After fasting for at least 4 h, each patient was infused with 90 to 210 MBq of FDG (adjusted for body weight) intravenously for more than 2 min. After uptake for 60 min, PET/CT imaging was performed on a Biograph Duo (Siemens AG, Erlangen, Germany), which had a transaxial in-plane resolution of 6.2 mm. Whole-body PET was acquired for 110 s per bed position, and the number of positions was based on the patient’s height. The patients were asked to breathe normally during PET acquisition. PET data were collected in three-dimensional imaging mode and reconstructed using a CT transmission map for attenuation correction with the ordered subsets expectation maximization (OSEM) algorithm (two iterations, eight subsets) and a 5-mm Gaussian filter.

Planar and SPECT/CT procedure

A SPECT scan was carried out for 12 min (continuous mode, 30 steps, magnification × 1.00, 128 × 128 matrix) in a resting, supine position, 48 h after the infusion of 185 MBq of 111In-ibritumomab tiuxetan. All SPECT/CT studies were performed using a rotating dual-headed gamma camera (Symbia T6, Siemens AG, Erlangen, Germany) with low-medium energy, general purpose (LMEGP) collimators. Energy windows were 172 keV: 15% width for the lower photopeak with lower and upper scatter windows of 15% and 8%, respectively, and 247 keV: 15% width for the upper photopeak with a lower scatter window of 10%. The CT scan was acquired in a helical mode with a voltage of 130 kV. CT slices were reconstructed at 5 mm (for SPECT attenuation correction) and 3 mm (for estimating the volume of the tumors).

All SPECT/CT data were reconstructed using the OSEM method with depth-dependent three-dimensional (transversal and axial) resolution recovery (OSEM-3D) (Flash3D; Siemens AG, Erlangen, Germany) and CT-based attenuation correction and energy window-based scatter correction. Subsets and iterations were six and nine, respectively. A Gaussian filter of 9 mm was used in order to reduce sensitivity to noise. Attenuation correction was performed using CT. Reconstructed images had a pixel size of 4.8 mm and slice thickness of 5 mm.

Whole-body anterior/posterior planar images were acquired at 1, 24, 48, and 72 h post-administration using a gamma camera (Symbia T6, Siemens AG, Erlangen, Germany) with LMEGP collimators. Gamma camera settings were: 256 × 1,024 matrix; dual energy photopeaks set at 172 and 247 keV; 15% symmetric window; scan speed of 10 cm/min. All 16 patients analyzed in this study had the expected biodistribution on these planar images according to the criteria [4] because it was a requirement for the subsequent radioimmunotherapy with 90Y-ibritumomab tiuxetan.

Cross-calibration of SPECT/CT

Calibration was the process of establishing the relationship between the measured count rate per volume and true activity concentration.

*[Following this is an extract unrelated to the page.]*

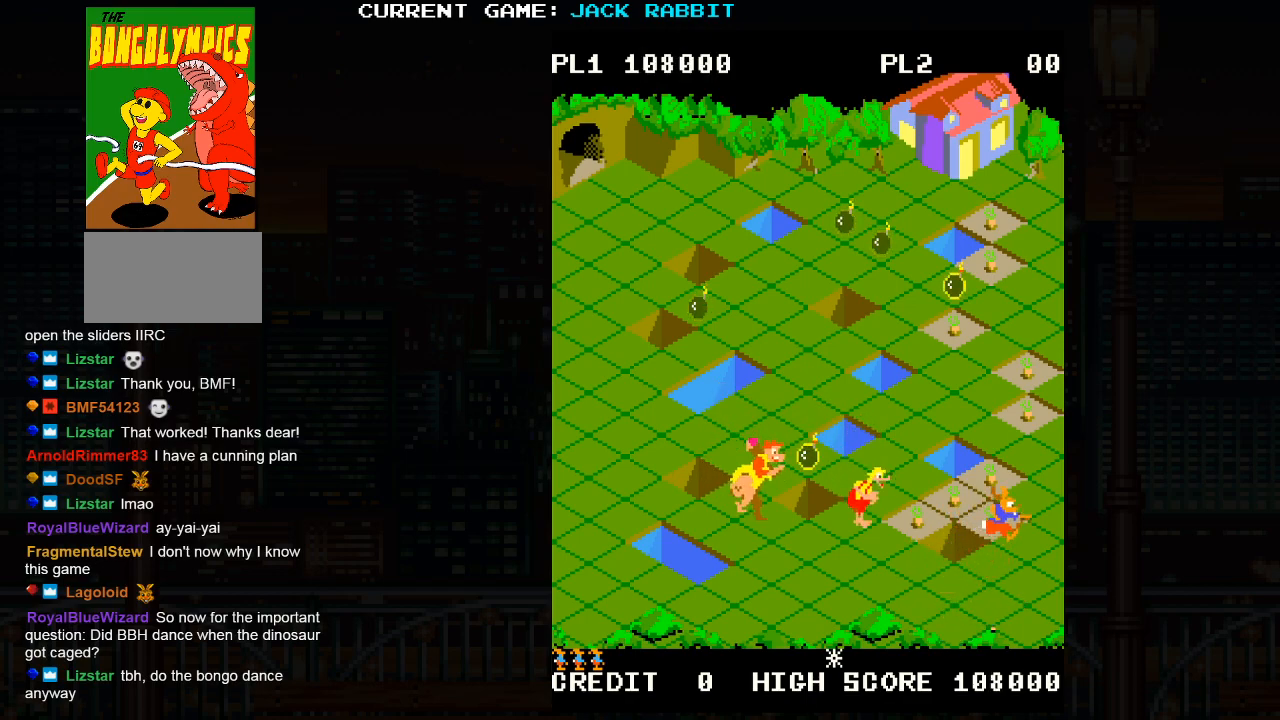
{"buttons": [], "left_stick": "up-left", "events": [[133, "left_stick", "up-left"]]}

SPECT/CT images of the phantom with uniform activity in the entire intracranial cavity were used to calculate a cross-calibration factor for the relative sensitivity of the SPECT/CT scanner and well counter. The cross-calibration factor values were determined for reconstruction with the OSEM-3D method.

Data analysis

An e.soft workstation (Siemens AG, Erlangen, Germany) was used as an analysis tool. On FDG PET/CT images, maximum standardized uptake value (SUVmax) of FDG was measured by placing a volumetric region of interest (VOI) over the tumor on PET images by semiautomatic contouring method using threshold of SUVmax referring to CT images [15]. On SPECT/CT images, tumor accumulations expressed as SUVmax and a percentage of the injected dose per gram (%ID/g) of 111In-ibritumomab tiuxetan was measured by referring to CT images.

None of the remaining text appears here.